# looney tunes complete 12 car set w/ iwheels



## wheelz63 (Mar 11, 2006)

here is the pictures of the looney tunes release 11 complete sets and iwheels. now you can get a good look at them. plus look at the funky looking transparent chassis. these are due out in late september.


----------



## demether (Aug 26, 2008)

transparent chassis are too cool. I'm pretty sure all tjet enthusiasts will need some. I will need some.


----------



## 1970AMX (Feb 3, 2011)

I am diecast but my wife likes Tweety so I better not show her that one. lol


----------



## videojimmy (Jan 12, 2006)

A few fun ones, but I'm more interested in the chassis


----------



## JordanZ870 (Nov 25, 2004)

I have a clear body or two that will need those chassis!


----------



## slotcarman12078 (Oct 3, 2008)

Hmmm.. So do I Joe!!  That red one would be wicked under Ghost Rider's ride!


----------



## eastside johnny (May 13, 2008)

joez870 said:


> I have a clear body or two that will need those chassis!


My thoughts too


----------



## Marty (Oct 20, 1999)

I forsee a lot of bodies being sold and the chassis being kept.

I know I want some of the chassis.

Marty
Marysville, OH


----------



## demether (Aug 26, 2008)

Chassis are also particularly interesting for highly modified racing tjets, where realism is behind performance. It's a cool way to make a performance car diferent !


----------



## ho3taz (Jan 31, 2004)

well they look better than the rat cars and i like the chassis they look cool
i might buy the 2nd set :thumbsup::wave:


----------



## sethndaddy (Dec 4, 2004)

I like the white thunder versions the best, the white seems to dull down some of the color excitement.

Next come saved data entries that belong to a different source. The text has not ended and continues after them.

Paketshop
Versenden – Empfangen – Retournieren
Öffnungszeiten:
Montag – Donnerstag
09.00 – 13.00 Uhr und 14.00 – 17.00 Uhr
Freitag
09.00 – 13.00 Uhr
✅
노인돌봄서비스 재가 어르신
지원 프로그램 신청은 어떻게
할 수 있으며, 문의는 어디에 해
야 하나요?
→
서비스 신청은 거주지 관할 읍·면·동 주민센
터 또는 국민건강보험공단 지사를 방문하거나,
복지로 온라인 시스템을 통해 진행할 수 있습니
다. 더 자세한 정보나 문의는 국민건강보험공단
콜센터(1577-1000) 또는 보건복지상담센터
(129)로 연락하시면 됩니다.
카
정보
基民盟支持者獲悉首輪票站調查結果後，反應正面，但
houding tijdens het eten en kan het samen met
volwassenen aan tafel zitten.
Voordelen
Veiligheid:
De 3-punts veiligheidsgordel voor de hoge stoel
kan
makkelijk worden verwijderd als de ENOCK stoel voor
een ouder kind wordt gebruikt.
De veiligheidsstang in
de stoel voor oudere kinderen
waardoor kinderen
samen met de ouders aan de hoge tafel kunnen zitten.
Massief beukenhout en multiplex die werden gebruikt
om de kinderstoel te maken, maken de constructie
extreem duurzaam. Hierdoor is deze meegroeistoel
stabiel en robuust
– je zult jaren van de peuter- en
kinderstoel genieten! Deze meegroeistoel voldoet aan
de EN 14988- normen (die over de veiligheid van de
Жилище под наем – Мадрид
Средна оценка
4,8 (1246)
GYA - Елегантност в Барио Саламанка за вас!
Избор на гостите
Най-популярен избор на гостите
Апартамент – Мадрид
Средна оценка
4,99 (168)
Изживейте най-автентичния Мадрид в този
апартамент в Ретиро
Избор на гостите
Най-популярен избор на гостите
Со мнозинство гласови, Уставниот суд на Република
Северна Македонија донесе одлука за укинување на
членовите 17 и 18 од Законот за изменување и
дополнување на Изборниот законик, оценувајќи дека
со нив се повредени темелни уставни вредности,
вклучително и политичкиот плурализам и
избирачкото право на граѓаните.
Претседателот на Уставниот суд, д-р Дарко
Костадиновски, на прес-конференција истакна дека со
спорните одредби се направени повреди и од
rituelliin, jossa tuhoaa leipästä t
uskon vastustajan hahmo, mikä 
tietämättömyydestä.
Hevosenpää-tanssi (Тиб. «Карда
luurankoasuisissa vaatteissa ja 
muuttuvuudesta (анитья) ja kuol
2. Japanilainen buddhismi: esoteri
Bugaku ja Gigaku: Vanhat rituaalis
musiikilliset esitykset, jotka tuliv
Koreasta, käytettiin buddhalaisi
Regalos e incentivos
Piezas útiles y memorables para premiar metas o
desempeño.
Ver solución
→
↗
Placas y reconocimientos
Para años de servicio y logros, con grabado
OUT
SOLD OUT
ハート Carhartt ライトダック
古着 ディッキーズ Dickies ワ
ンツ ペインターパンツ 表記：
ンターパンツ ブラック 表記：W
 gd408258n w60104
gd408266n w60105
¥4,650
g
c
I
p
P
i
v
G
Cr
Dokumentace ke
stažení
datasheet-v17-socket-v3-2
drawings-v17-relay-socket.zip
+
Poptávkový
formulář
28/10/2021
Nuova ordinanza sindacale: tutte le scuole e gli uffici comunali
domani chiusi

Colored chassis, I wanted them for awile too.

thanks for the pics Rich.


----------



## Ralphthe3rd (Feb 24, 2011)

Hmmmm....All this interest in the Clear Chassis !? But why ? Is it better ?....I don't think it's a better material than Nylatron !? Then again, maybe AW Chassis were never made out of Nylatron in the first place, and those very first Johnny Lightning chassis that were Black seemed more like Delrin ?
Anyway, how well will these Clear chassis hold up to HEAT and/or friction at the bearing points ? Inquiring minds want to know ?!


----------



## slotcarman12078 (Oct 3, 2008)

My thoughts exactly Ralph. Not sure if that material is merely decoration. But for one off customs that get a few parade laps for time to time, with a bunch of blinky and non blinky LEDs, it is intriguing!


----------



## demether (Aug 26, 2008)

> But why ? Is it better ?....



I guess it's like red cars. It MUST go faster then other ones


----------



## JordanZ870 (Nov 25, 2004)

demether said:


> I guess it's like red cars. It MUST go faster then other ones


:lol: too funny by half!


----------



## NTxSlotCars (May 27, 2008)

Great, if you're a looney tunes fan.
What really interests me about this release is the bodies themselves.
All of them, except maybe the sandvan, have all kinds of possibilities.
Would AW consider a release of blanks?
The colored chassis are neat too.


----------



## Kurl3y (Mar 16, 2012)

NTxSlotCars said:


> Great, if you're a looney tunes fan.
> What really interests me about this release is the bodies themselves.
> All of them, except maybe the sandvan, have all kinds of possibilities.
> Would AW consider a release of blanks?
> The colored chassis are neat too.


I like the colored chassis it's different, .. I agree with Bill Hall, how can you even consider putting the Road Runner on a Chevy .. I wonder who the genius was on that one. The rest well ..I'll buy them only because they remind me of Saturday and Sunday mornings chowing a big bowl of ceral until Noon when Bill Kennedy at the Movies came on .. then it was time to bail.


----------